━━━ Supplied records ━━━

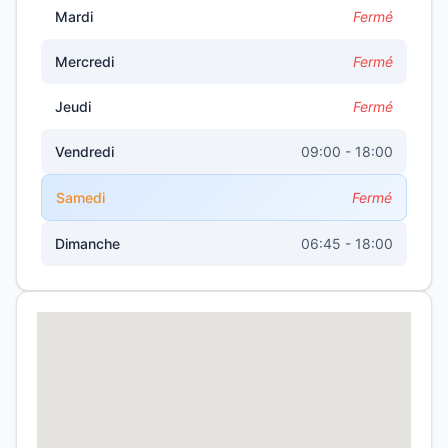
Mardi
Fermé
Mercredi
Fermé
Jeudi
Fermé
Vendredi
09:00 - 18:00
Samedi
Fermé
Dimanche
06:45 - 18:00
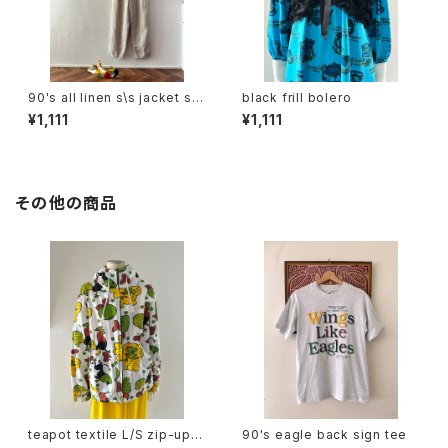
90's all linen s\s jacket set
black frill bolero
up
¥1,111
¥1,111
その他の商品
teapot textile L/S zip-up h
90's eagle back sign tee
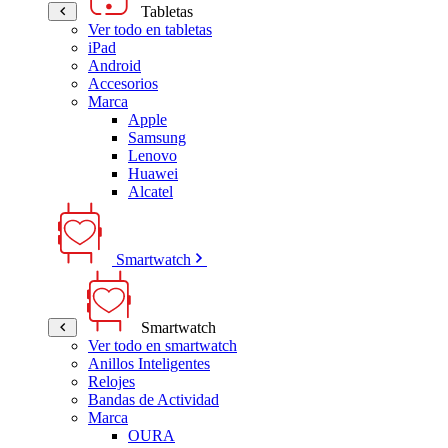
Tabletas
Ver todo en tabletas
iPad
Android
Accesorios
Marca
Apple
Samsung
Lenovo
Huawei
Alcatel
Smartwatch
Smartwatch
Ver todo en smartwatch
Anillos Inteligentes
Relojes
Bandas de Actividad
Marca
OURA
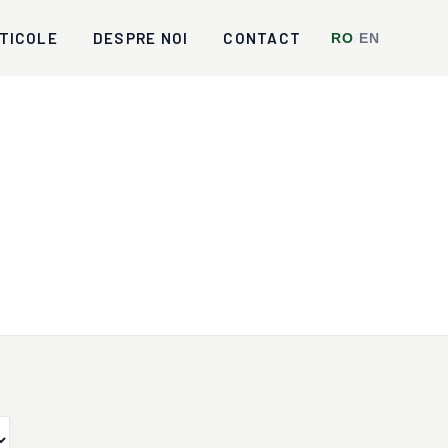
TICOLE
DESPRE NOI
CONTACT
RO
/
EN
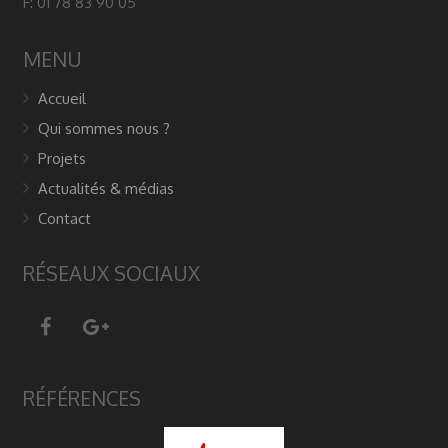
F: 01 78 83 90 05
MENU
Accueil
Qui sommes nous ?
Projets
Actualités & médias
Contact
RÉSEAUX SOCIAUX
RÉFÉRENCES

━━━

_Your task_. All lines from the one that contains "Qui sommes nous ?" to the last line above must be given again exactly, with both included and nothing added.

_Answer box_.
Qui sommes nous ?
Projets
Actualités & médias
Contact
RÉSEAUX SOCIAUX
RÉFÉRENCES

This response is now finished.